- Born: Unknown Portsmouth, Virginia Colony, British North America, British Empire, present-day Portsmouth, Virginia
- Died: 1820 Portsmouth, VA
- Other name: Billy Flora
- Occupations: freight company owner, livery stable owner, land speculator, soldier
- Allegiance: Virginia, United States
- Branch: Virginia State Forces (1775-1776) Colonel William Woodford's 2nd Virginia Regiment Continental Army (1776-1781) Captain William Grymes's company 15th Virginia Regiment, Virginia Line Consolidated into 11th Virginia Regiment Virginia Line Consolidated into 5th Virginia Regiment Virginia Line United States Marine Corps (1807)
- Service years: 1775–1781, 1807
- Rank: Private
- Conflicts: American Revolutionary War Battle of Great Bridge (1775); Battle of Brandywine (1777); Battle of Germantown (1777); Battle of Monmouth (1778); Siege of Charleston (1780); Battle of Yorktown (1781);

= William Flora =

William Flora (fl. 1775–1820) was a free-born African American from Virginia who served as a soldier on the Patriot side in the American Revolutionary War. He fought under Colonel William Woodford in the Battle of Great Bridge in December 1775, where he is widely acknowledged as the hero of the battle. A sentry at the bridge reported he was the last to cross as the British advanced. As he retreated from his post, under heavy fire from the British line, he ripped up a plank from the bridge. This made the British crossing, under fire from the colonials, impossible. As a result, the British were forced to withdraw to their ships. The only casualty on the American side survived to speak very highly of Flora and his courage.

Before the war Flora owned a prosperous livery stable. After the war, with the purchase and sale of property, he grew his business into a tidy fortune.

==Early life==
William Flora was born, date unknown, in Portsmouth, Virginia Colony, of British North America, in the British Empire, to a free-born, African American family.

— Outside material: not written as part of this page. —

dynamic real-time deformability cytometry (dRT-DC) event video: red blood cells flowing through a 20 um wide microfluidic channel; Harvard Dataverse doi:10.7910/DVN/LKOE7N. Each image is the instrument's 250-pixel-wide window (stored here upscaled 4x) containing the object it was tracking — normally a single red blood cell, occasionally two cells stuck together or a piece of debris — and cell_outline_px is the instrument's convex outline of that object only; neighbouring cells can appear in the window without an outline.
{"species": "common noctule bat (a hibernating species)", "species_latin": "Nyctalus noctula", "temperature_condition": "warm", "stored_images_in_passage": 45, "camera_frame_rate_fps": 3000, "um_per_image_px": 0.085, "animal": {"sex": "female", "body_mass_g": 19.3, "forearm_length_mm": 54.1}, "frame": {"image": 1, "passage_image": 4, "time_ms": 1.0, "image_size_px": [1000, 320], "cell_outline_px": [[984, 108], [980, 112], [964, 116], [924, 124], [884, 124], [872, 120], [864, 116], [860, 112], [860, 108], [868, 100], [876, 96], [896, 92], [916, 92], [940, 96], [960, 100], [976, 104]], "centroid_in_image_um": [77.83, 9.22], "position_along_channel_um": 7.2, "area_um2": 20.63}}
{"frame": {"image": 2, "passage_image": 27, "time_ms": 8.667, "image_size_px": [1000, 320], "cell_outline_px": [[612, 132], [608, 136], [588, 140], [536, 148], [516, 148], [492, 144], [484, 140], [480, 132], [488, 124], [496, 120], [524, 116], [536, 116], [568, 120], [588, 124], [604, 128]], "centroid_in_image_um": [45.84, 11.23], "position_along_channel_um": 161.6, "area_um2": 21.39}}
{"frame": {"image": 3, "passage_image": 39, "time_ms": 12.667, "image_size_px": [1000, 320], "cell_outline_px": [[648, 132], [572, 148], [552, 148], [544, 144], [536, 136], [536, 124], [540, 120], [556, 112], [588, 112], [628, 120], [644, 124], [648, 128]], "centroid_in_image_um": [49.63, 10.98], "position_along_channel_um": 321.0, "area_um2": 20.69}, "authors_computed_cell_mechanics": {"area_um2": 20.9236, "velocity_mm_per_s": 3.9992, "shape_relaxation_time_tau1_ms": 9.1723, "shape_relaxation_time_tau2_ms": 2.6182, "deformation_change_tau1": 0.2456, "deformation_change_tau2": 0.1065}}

== American Revolutionary War ==
During the American Revolutionary War, William Flora fought under Colonel William Woodford in the Virginia State Forces at the Battle of Great Bridge in December 1775, where he is widely acknowledged as the Patriot hero of the battle. Flora provided his own musket, which points to the likelihood that he had already garnered the respect of his white neighbors as free blacks were not able to bear arms or enlist in the military at the time. At the Battle of Great Bridge, a sentry at the bridge reported he was the last to cross, as the British advanced. As Flora retreated from his post under heavy fire from the British line, he ripped up a plank from the bridge. This made the British crossing under fire from the Patriots impossible. As a result, the British were forced to withdraw to their ships. The only casualty, a soldier with a wounded thumb, on the American side survived, to speak very highly of William Flora and his courage. His acts of courage earned him public commendation in the Virginia Gazette.

According to Continental Army muster and pay rolls, William Flora, in November 1776, served under "Captain William Grymes's company of the 15th Virginia Regiment", which participated in the 1777 Battles of Brandywine and Germantown and the 1778 Battle of Monmouth. While with his fellow soldiers in South Carolina, Flora avoided being captured by the British, in the 1780 Siege of Charleston where the majority of the regiment was captured. During the war, because the unit kept getting smaller, it was consolidated into the 11th Virginia Regiment and finally into the 5th Virginia Regiment, until the end of the war. Flora also fought in the Battle of Yorktown in 1781.

==Postwar years==
After the war, Flora became a successful businessman as a freight company owner, land speculator, and livery stable owner. Thirty years after his military service in the American Revolutionary War, he was honored with a 100-acre land warrant in what is now Southwestern Ohio. Flora was one of the first African-Americans to own land in Virginia. In 1807, after the HMS Leopard attacked the USS Chesapeake, Flora enlisted in the military again. This event was a major precursor to the War of 1812. Even though his second stint in the military was short, he served on a gunboat as a marine under Commodore Stephen Decatur. Flora was honorably discharged again from the military and lived the rest of his years in peace until his death in Portsmouth in 1820. He accumulated his earnings into a tidy fortune that was passed down to his son and eventually grandson.